Plaut’s concerns were reflected in the longer than anticipated deliberation process for the City Council to approve the renovation agreement, the Chronicle reported. Originally scheduled for a vote right after the new year began, concerns expressed by two councilmen resulted in a week’s delay before the council voted unanimously to approve the agreement.
The brief delay stemmed in part from questions over how to spend a $1 million tournament fee to be paid by the Astros Golf Foundation, which will fund the Memorial Park renovation and will sponsor the Houston Open beginning this year. The city will receive $750,000, with $250,000 going to the Memorial Park Conservancy, the Chronicle reported.
City Council member Mike Laster placed a one-week hold on the vote in hopes that the city could receive the entire $1 million fee, the Chronicle reported. Mayor Sylvester Turner, however, said the park conservancy’s share was part of a negotiated settlement on the issue.
Prior to the vote, Turner said that the $750,000 annual fee will go into the city’s general fund, but that he will recommend that the money is spent for park improvements across Houston, the Chronicle reported.
Turner, a proponent of bringing the PGA Tour within the Houston city limits after decades of tournaments in the area being played only at suburban courses, said the council vote “signifies that we were voting not just for Houston’s present, but we were voting for Houston’s future.”
“We want Houston to be in the top tier of conversation across the board, and in order for that to happen, you have to have things occurring within your city that people will focus on around the country,” Turner said.
The January 9 vote now starts the clock, belatedly, on the Astros Golf Foundation’s tight schedule to complete renovations by November 1, which would have the course open for about a year prior to the 2020 Houston Open in accordance with PGA Tour guidelines, the Chronicle reported.
Steve Wright, the city’s parks director, said his staff was optimistic that workers will be able to meet the schedule, absent weather concerns.
“We’ve got a great team working on it,” Wright said. “If everyone does their portion, we’ll be open November 1.”
The project will deliver an improved golf course at no cost to the city, Mayor Turner noted, and fees for golfers will remain the same for Houston residents—$30 on weekdays and $38 on weekends, with reduced fees for senior citizens and late arrivals who try to squeeze in a few holes before darkness, the Chronicle reported.

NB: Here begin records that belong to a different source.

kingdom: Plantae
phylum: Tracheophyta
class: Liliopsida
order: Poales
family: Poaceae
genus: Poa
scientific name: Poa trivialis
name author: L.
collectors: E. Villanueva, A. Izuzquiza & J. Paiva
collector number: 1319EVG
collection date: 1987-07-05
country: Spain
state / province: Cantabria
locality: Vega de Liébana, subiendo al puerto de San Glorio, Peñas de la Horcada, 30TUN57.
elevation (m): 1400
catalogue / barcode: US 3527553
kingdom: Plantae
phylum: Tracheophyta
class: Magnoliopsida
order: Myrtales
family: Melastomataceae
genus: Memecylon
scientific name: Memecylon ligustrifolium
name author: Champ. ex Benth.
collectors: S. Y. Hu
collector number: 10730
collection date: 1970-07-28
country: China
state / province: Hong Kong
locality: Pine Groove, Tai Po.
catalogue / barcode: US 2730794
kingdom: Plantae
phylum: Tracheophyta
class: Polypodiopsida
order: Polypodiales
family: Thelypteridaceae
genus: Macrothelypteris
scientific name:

The vote did not come without opposition from some quarters, the Chronicle reported. Some council members questioned the potential inconvenience during construction to neighborhoods near Memorial Park, and some golfers are concerned about the city’s ability to maintain the course before and after the Houston open is played there.
Baxter Spann of the golf course architecture firm Finger Dye Spann, which oversaw a 1996 renovation of Memorial Park, questioned the feasibility of the timeline for the project, which he said was being conducted with “extreme haste” and in a “clandestine” manner, the Chronicle reported.
“I’m not against renovating [the course],” Spann said. “What I am against is the process that I see unfolding to facilitate this project.”
Ken Magidson, a former U.S. attorney for the southern district of Texas who said he plays the course five times a week, encouraged the council and the city parks department to keep a close watch on the course as it undergoes the renovations being paid for by the Astros Golf Foundation, the Chronicle reported.
“You are the overseers, you are the caretakers, you are the people who are going to protect the crown jewel of the city of Houston,” Magidson said. “I’m asking you to oversee if in a way that it will continue to be the crown jewel.”
Other golfers expressed concern that the renovations could make the course more difficult for amateurs and recreational golfers, the Chronicle reported. Joseph Kratoville described Memorial Park as an “anti-country club,” and said he prefers playing it because he gets to meet “regular Houstonians.”